NHS Connecting for Health has a letter to trust PACS managers asking them to respond to a number of questions designed to identify whether there is a demand for a procurement framework.

The letter reminds managers that the local service provider contracts for PACS and radiology information systems will come to an end in mid-2013 for the North, Midlands, East and the South of England and mid-2015 for London.

It says this will leave a gap in the provision of these systems that needs to be addressed.

The questionnaire asks trusts to provide feedback on their current service, their aspirations for PACS, and any constraints on those aspirations.

Furthermore, it asks them to detail whether a local, local via central framework, or central procurement approach would be most effective.

The questionnaire is supported by a “statement of needs”, which trusts can use to discuss what should be kept, what could be retired and what adds value.

Among the needs already recognised by the Department of Health is the need to lower the overall cost of PACS/RIS systems, to have a more reactive relationship with suppliers, to be able to share images and reports with primary care, to improve integration between PACS/RIS and other administration and clinical systems, and to provide vendor neutral archives.

Neelam Dugar, chairman of the Royal College of Radiologists’ Imaging Informatics Group, told eHealth Insider: “Most people have complained about price.

"The LSPs also need to provide a better service. There just isn’t a supplier/user partnership.”
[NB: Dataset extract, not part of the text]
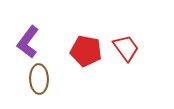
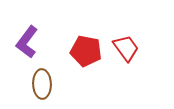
purple L-shape: moved 1 px left
brown ellipse: moved 3 px right, 5 px down
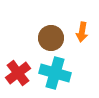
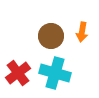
brown circle: moved 2 px up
One trust IT director told EHI that at a recent meeting at which DH officials asked the audience whether they wanted the one particular LSP contract to be renewed, no one raised their hand to say ‘yes’.

The roll out of PACS across England has been considered one of the success stories of the National Programme for IT in the NHS.

In 2004, the DH said it would invest £60m to offer every trust PACS within three years from local services providers CSC, BT, Fujitsu and Accenture.

However, Dugar said that just because the roll out has been a success, it doesn’t necessarily mean a central procurement is necessary going forward.

She added: “Why do you need a central procurement – you don’t when we’ve already got DICOM standards.

"I don’t think there’s any real advantage of a central procurement unless they can provide value for money and in the past we’ve seen that many of these central contracts don’t.”

The DH confirmed that planning is being put in place to ensure clinical service continuity. It added: “The discussions are based on local choice which could include trusts going to market directly or extending an existing contract".

RCR Imaging Informatics Group spring meeting: 

The challenge of making radiology images and reports integral parts of the electronic patient record will be one of the main themes of the Royal College of Radiologists Imaging Informatics Group spring meeting on 25 March.

Group chair, Dr Neelam Dugar explained: “The global emerging interoperability standard for EPR is the XDS (Cross Enterprise Document Sharing).

"We will discuss how by adoption of XDS and XDS-I – the equivalent standard for imaging – in multiple departmental systems we can create an EPR in a multivendor environment, in the same way as PACS has been created successfully in a multivendor environment."

Speakers include Dr Mohammed Hussein from Dell Healthcare, who will be speaking on the XDS registry and repository as the backbone of EPR, Ronan Kirby from Siemens and Dirco Van Norden from Rogan Delft.